Neglected Research Areas
Research topics pertinent to extended spaceflight differ widely in the attention they have been given. I n this section we wish to underscore a few of those topics which we believe are both important in themselves, and deserve special consideration because they have received relatively little attention in the past.
Multiple stressors- Combinations of stressors can aggrevate, cancel, or reverse the effects of single stressors. These varied effects have been observed across a wide range of stressors including physiological, psychological, environmental, etc. It is essential that the stressors of space be examined in combination to determine their cumulative and interactive effects on individual behavior and interpersonal relations.
Selecting in- The necessity of selecting those best qualified to deal with the conditions of space differs in kind from the more usual psychological research which emphasizes eliminating the unfit. Those charged with selecting top executives or successful candidates for prestigious professional schools face similar, but far more limited, problems. Selection for space must consider all aspects of the individual. This need presents a potentially large area of research in which the determination of factors involved in emotional balance will occupy a central role.
Groups as groups- Selection strategies generally emphasize the qualities of the individual. However, it is also necessary to understand how personal qualities intermesh with, and potentially complement, those of others. Studies are needed to address this latter issue. Also, the majority of studies of small groups are based on individuals who were brought together- solely for the purpose of the study; that is, groups of aggregated individuals. This approach is helpful in understanding interactions that occur at the beginning of a relationship What is also needed are studies to reveal how people who have known each other for long periods of time behave.
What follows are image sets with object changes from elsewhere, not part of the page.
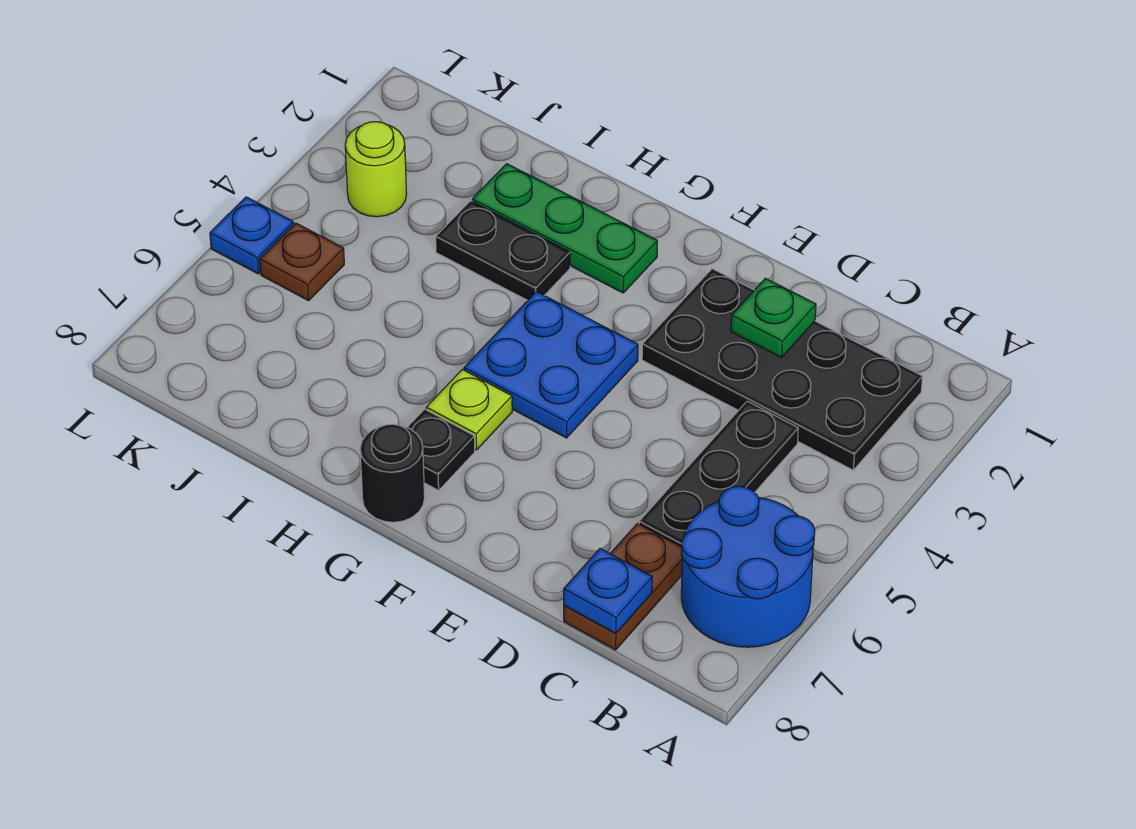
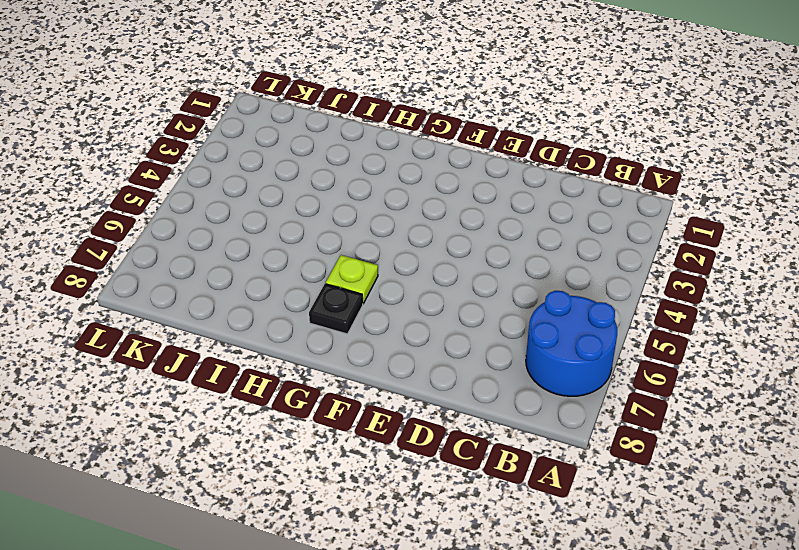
none -> black 2x4 plate [642,269,923,470]
none -> black 1x3 plate [639,401,798,547]
none -> brown 1x2 plate [564,523,682,650]

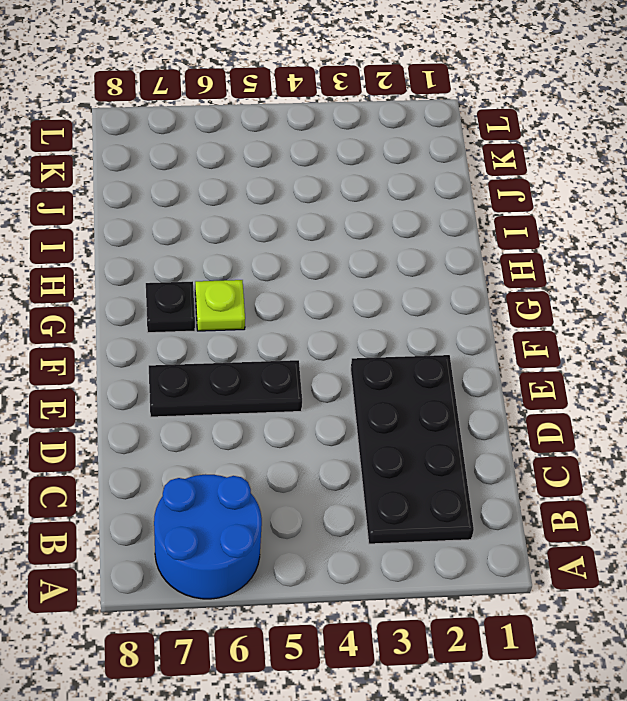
black 1x3 plate [149,360,302,417] -> black 1x3 plate moved to [639,401,798,547]
none -> brown 1x2 plate [564,523,682,650]
none -> blue 2x2 plate [464,292,638,438]
none -> green 1x3 plate [472,164,657,293]

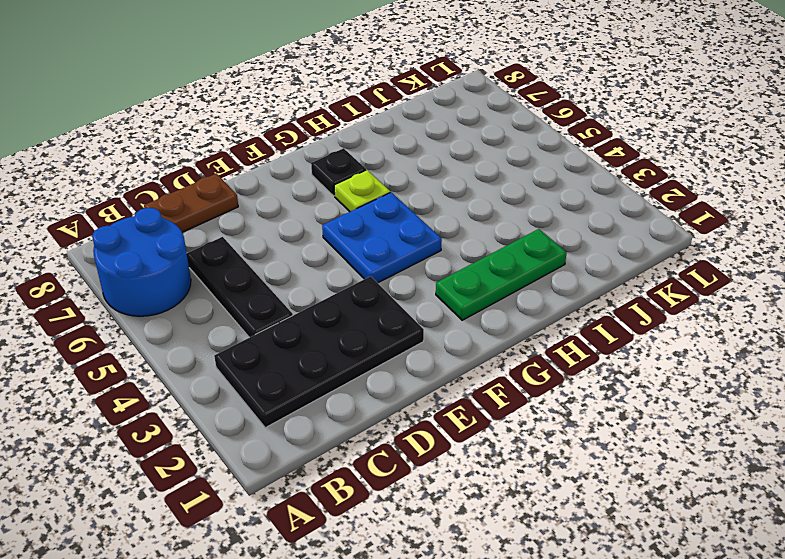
brown 1x2 plate [144,173,238,232] -> brown 1x2 plate turned to [564,523,682,650]
none -> black 1x1 round brick [360,424,425,522]
none -> black 1x2 plate [436,201,570,300]
none -> lime 1x1 round brick [345,122,407,217]

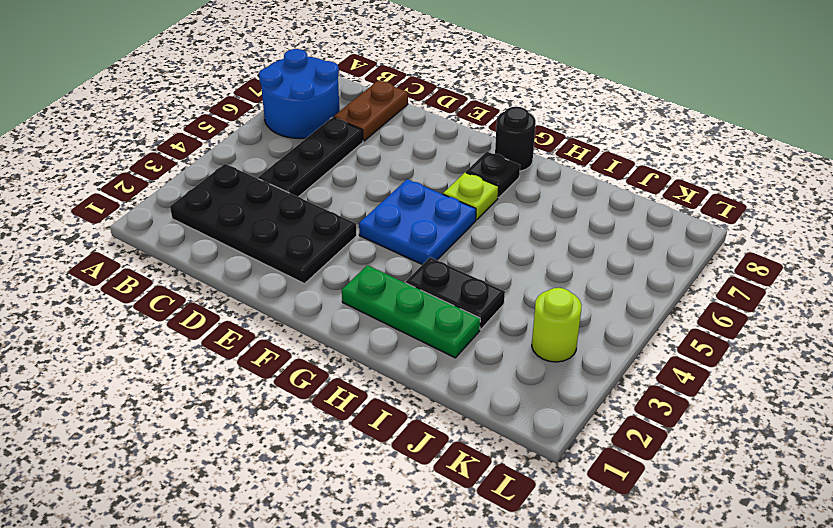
none -> brown 1x1 plate [260,223,344,301]
none -> blue 1x1 plate [210,197,294,274]
none -> blue 1x1 plate [564,549,652,633]

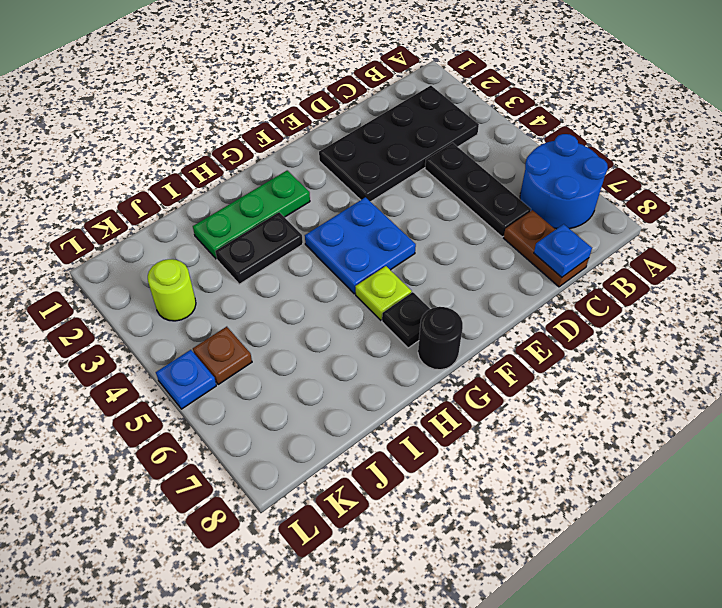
none -> green 1x1 plate [731,278,816,357]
 Mediated communications- The effect of mediated communications is a relatively new area of investigation. It is therefore not surprising that research in this area has concentrated on average Earth situations; that is, on situations in which mediated communication is an essentially peripheral activity and in which the preponderance of significant communication is conducted face to face. To understand the effects of mediated communication in space, research is needed in environments in which indirect communication, rather than face-to-face communication, forms the essential link.
Boundary roles- Individuals who form the focus of interaction between groups perform an essential yet demanding function. In the stressful environment of an extended space mission, the difficulties of people who fulfill such roles are likely to be exacerbated. We need to know more about the effects of various structural arrangements, the personal characteristics necessary for the boundary role, and the effect of the role on its occupants.
On-board training- In the future, extensive ground training regimens may not always be practical. In addition, some crews will eventually find themselves with little essential work to occupy their time. Therefore, we suggest a greater emphasis on on-board, rather than preflight, training. We suspect that a significant number of tasks, even those which are important to the success of the mission (but not to the safety of the crew), can be learned, and may be learned better, in flight. On-board training could also be used to train crew members for less essential work, such as training for multiple duties, or general educational training. The practicality of this approach to training needs to be carefully explored.